‘Even the Rain’: A study of exploitation, in the 15th century and today

  • By Robert Horton Herald Movie Critic
  • Friday, March 4, 2011 12:01am
  • Life

A movie crew gets more than it bargained for in “Even the Rain,” a committed little film about various levels of greed playing out in reality and fiction.

Let’s back up to explain. The film crew has arrived in Bolivia to shoot a picture about colonial abuse in the 15th-century New World. Although the characters in the story never reached Bolivia, the producer (Luis Tovar, late of “Cell 211”) knows that extras can be hired for two dollars a day there.

So he and the director (Gael Garcia Bernal, from “Y Tu Mama Tambien”) settle in for a cheap shoot. They absolve themselves in the knowledge that their film will reveal the exploitation of the native peoples by the European invaders, and, hey, a bargain’s a bargain.

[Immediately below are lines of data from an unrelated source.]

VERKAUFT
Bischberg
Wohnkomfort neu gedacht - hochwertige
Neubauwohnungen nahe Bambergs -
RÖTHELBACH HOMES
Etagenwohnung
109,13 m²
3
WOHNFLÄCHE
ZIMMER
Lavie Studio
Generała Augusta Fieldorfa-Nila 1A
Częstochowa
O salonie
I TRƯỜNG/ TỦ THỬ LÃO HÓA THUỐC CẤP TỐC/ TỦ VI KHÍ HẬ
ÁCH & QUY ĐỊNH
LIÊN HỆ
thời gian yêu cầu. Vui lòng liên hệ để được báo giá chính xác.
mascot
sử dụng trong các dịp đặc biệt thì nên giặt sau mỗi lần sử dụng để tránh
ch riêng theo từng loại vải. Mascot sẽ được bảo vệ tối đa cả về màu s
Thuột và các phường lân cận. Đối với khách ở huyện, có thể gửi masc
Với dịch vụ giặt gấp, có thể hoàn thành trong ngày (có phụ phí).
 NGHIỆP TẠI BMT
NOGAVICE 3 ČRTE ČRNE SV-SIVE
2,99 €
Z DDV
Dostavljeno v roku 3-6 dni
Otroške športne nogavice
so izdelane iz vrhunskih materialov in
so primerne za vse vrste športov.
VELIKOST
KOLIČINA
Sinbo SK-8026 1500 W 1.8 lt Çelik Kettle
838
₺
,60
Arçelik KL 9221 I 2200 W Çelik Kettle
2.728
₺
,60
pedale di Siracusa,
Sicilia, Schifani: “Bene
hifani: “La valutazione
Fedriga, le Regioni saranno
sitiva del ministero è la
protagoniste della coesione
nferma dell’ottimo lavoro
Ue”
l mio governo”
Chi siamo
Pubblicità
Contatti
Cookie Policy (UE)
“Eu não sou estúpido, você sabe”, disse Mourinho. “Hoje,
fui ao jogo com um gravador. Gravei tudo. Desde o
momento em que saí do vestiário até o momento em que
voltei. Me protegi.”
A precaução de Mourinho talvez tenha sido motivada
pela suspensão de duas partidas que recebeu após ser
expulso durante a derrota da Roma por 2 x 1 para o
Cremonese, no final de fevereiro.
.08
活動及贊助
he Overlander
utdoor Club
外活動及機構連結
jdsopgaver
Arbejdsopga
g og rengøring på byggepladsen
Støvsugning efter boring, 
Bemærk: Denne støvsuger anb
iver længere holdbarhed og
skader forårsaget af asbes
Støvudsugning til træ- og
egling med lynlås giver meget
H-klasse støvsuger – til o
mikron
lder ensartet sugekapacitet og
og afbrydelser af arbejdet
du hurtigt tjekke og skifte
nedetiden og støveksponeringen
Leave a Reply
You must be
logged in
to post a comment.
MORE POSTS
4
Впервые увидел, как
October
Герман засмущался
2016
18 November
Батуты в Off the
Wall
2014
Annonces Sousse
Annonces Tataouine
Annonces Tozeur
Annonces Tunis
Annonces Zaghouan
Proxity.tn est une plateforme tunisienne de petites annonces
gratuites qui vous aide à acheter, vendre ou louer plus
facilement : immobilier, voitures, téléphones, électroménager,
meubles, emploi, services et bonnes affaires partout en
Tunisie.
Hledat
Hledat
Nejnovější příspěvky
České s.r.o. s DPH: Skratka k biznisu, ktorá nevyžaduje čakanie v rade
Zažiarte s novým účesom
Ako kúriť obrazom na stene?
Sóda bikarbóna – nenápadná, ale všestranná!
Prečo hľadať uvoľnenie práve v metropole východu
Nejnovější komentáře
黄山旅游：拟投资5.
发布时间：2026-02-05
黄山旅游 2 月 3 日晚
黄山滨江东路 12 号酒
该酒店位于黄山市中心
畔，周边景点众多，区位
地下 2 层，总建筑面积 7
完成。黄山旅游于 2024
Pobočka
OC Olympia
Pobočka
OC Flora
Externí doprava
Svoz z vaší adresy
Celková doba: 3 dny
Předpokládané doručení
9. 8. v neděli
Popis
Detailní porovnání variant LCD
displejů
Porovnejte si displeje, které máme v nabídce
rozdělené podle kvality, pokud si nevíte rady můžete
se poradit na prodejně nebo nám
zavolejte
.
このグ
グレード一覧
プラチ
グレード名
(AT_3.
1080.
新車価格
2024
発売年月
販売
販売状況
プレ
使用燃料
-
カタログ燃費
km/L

Inconveniently, an uprising is brewing in the streets. The government has sold off the water rights to a multinational corporation, which means that the poor people of this place will now have to pay money they don’t have for the most basic of natural resources. Thus the title: Even the rain is now owned by someone.

The filmmakers have chosen a local man (played by the striking Juan Carlos Aduviri) to play the 15th-century rebel leader Hatuey, who was burned alive by the Spanish conquerors. The local man himself becomes a protest leader in the water wars.

At first this is a bother for the film production: What if the guy gets arrested when there’s still footage left to shoot? But eventually, the volatile situation becomes much more real than anybody imagined.

“Even the Rain” is directed by Icair Bollain, who made the powerful “Take My Eyes” with Luis Tovar, and written by Paul Laverty, who has worked often with the politically charged director Ken Loach (“The Wind That Shakes the Barley”).

Nobody gets off the hook easily in this movie, except the natives; the well meaning producer and director, nicely played by Tosar and Garcia Bernal, are foolish in their own naivete.

This movie doesn’t avoid the possibilities for heavy-handedness; we can see all too easily the parallels between then and now.

But fortune might be on this film’s side. With public protest spilling into the streets all around the globe, its vision of people gathering together to say “No mas!” is an accidental bit of good timing.